The Third United Nations Conference on the Least Developed Countries, held in Brussels in May 2001, emphasized the importance of South-South cooperation in capacity-building and setting best practices, particularly in the areas of health, education, training, environment, science and technology, trade, investment and transit transport cooperation.

The International Conference on Financing for Development, held in Monterrey, Mexico in March 2002, specifically encouraged South-South cooperation, including through triangular cooperation, to facilitate exchange of views on successful strategies, practices and experience and replication of projects. Further, it urged the strengthening of South-South cooperation in the delivery of assistance.

The World Summit on Sustainable Development, held in Johannesburg, South Africa, in August 2002, adopted a Declaration and an Implementation Plan that specifically endorsed South-South cooperation and strong regional and subregional action.

With the aim of mobilizing global awareness of, and support for, South-South cooperation for inclusive development, the United Nations General Assembly, in its resolution 58/220 of 23 December 2003, proclaimed the 19th of December as the United Nations Day for South-South Cooperation, with the first such United Nations Day held on 19 December 2004. The event has since served as a vibrant platform for the international community to celebrate achievements; share development successes; explore new avenues for collaboration; forge innovative and inclusive partnerships; and launch concrete collaborative schemes towards achieving internationally development goals (IADGs), including the Millennium Development Goals (MDGs), under South-South, East-East, East-South, public-private, and North-South-South triangular arrangements.

In December 2011, the General Assembly, on the recommendation of the Second Committee, decided that, beginning in 2012, the observance of the United Nations Day for South-South Cooperation would be changed from 19 December to 12 September, to mark the day in 1978 when the United Nations Conference on Technical Cooperation among Developing Countries adopted the Buenos Aires Plan of Action for Promoting and Implementing Technical Cooperation among Developing Countries.

The world has undergone a major economic and political transformation in the last two decades. The changes, particularly in the South, have been more rapid than at any time during a similar span in world history. Relationships within the South and between the South and the North have taken on entirely new dimensions. Key current issues such as the environment and climate change, energy and food security, global poverty, the linkage between growth and equity, and migration are today more global than North-South in nature.

Many countries in the South have built up significant financial and technical capacities. They have begun to transfer some of these resources, on concessional and non-concessional terms, to other countries in the South in the context of an inclusive approach to the management of global problems, spreading the benefits of globalization more widely, creating new markets, and building a broader foundation for sustainable economic growth.
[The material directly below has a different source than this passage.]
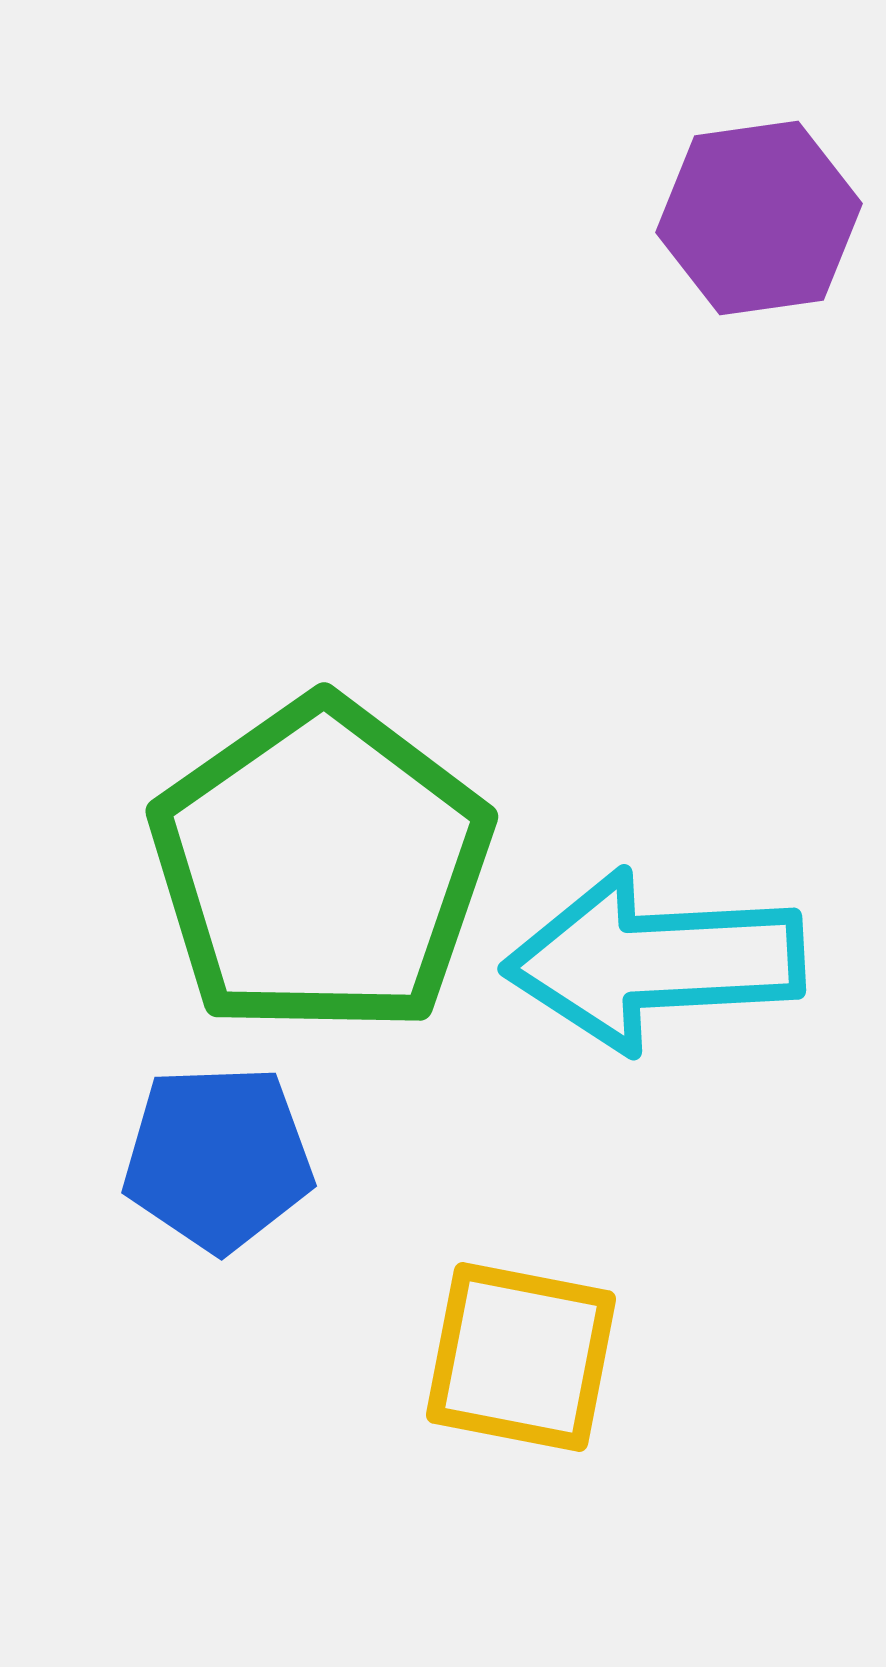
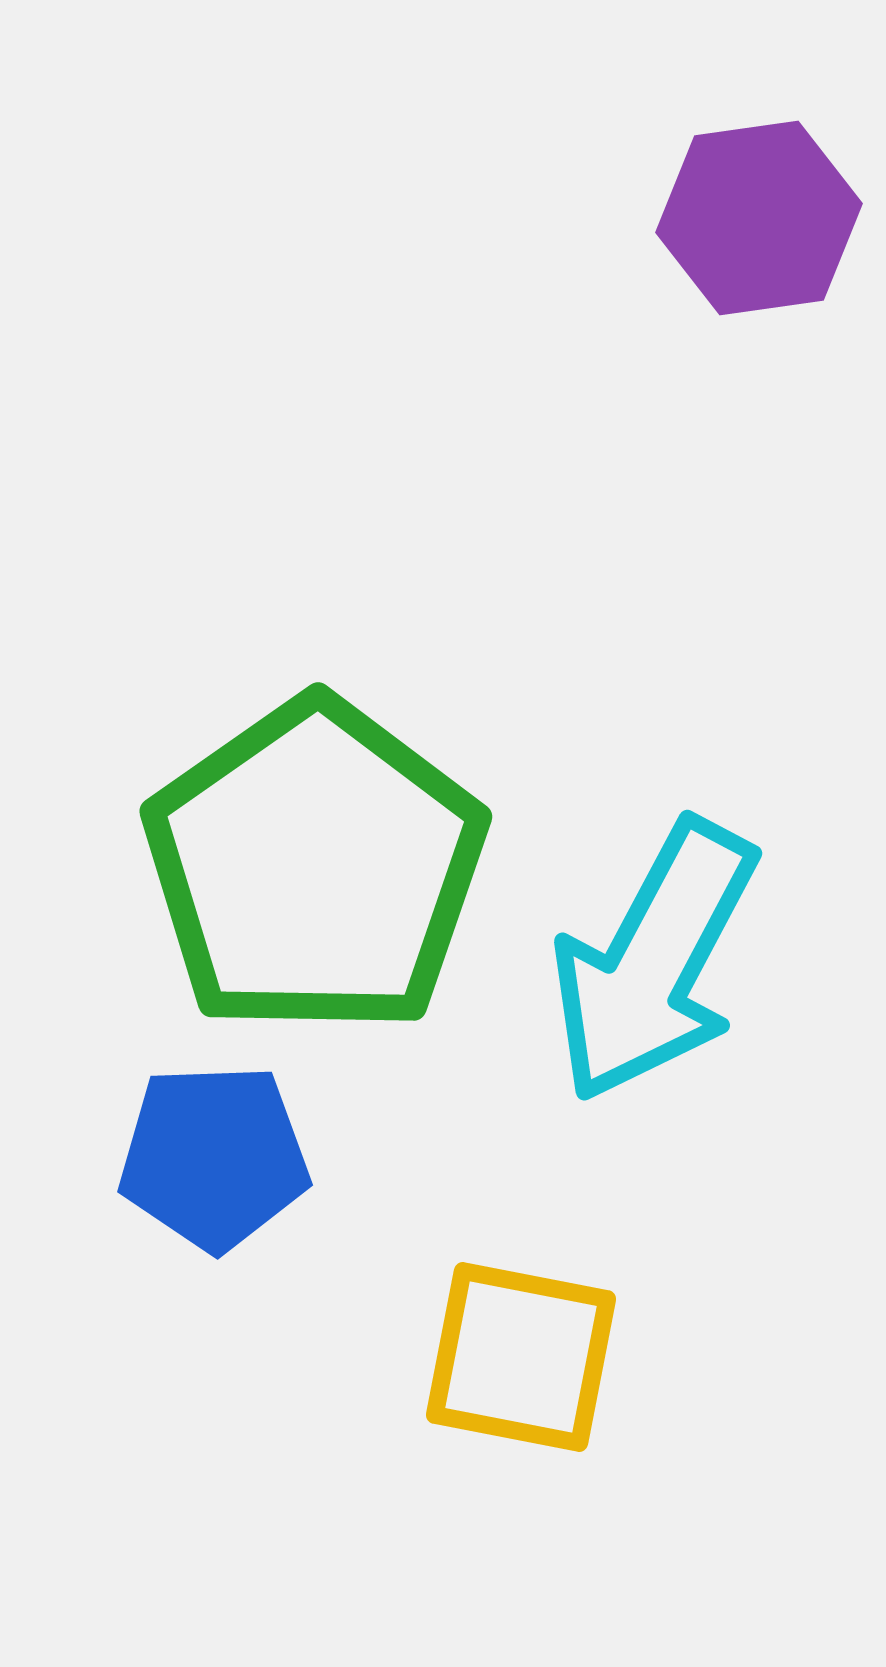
green pentagon: moved 6 px left
cyan arrow: rotated 59 degrees counterclockwise
blue pentagon: moved 4 px left, 1 px up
In recent years, building on a long history of assistance and other cooperation among developing countries, several Southern countries have become significant partners for development cooperation. A new dimension is clearly being added to development cooperation, particularly for Africa and the Southern countries that remain specially disadvantaged, particularly the least developed countries (LDCs), the landlocked developing countries (LLDCs) and the small island developing States (SIDS).

In order to fully harness the vast number of available Southern development solutions to help address old and emerging Southern challenges, the United Nations Secretary-General, in his report to the sixty-second session of the General Assembly (A/62/295), among other things, called upon the international development community, including the United Nations system, to help scale up the impact of South-South cooperation by

(a) optimizing the use of South-South approaches in achieving the IADGs, including the MDGs;
(b) intensifying multilateral support for South-South initiatives to address common development challenges;
(c) fostering inclusive partnerships for South-South cooperation, including triangular and public-private partnerships;
(d) improving the coherence of United Nations system support for such cooperation; and
(e) encouraging innovative financing for South-South and triangular cooperation.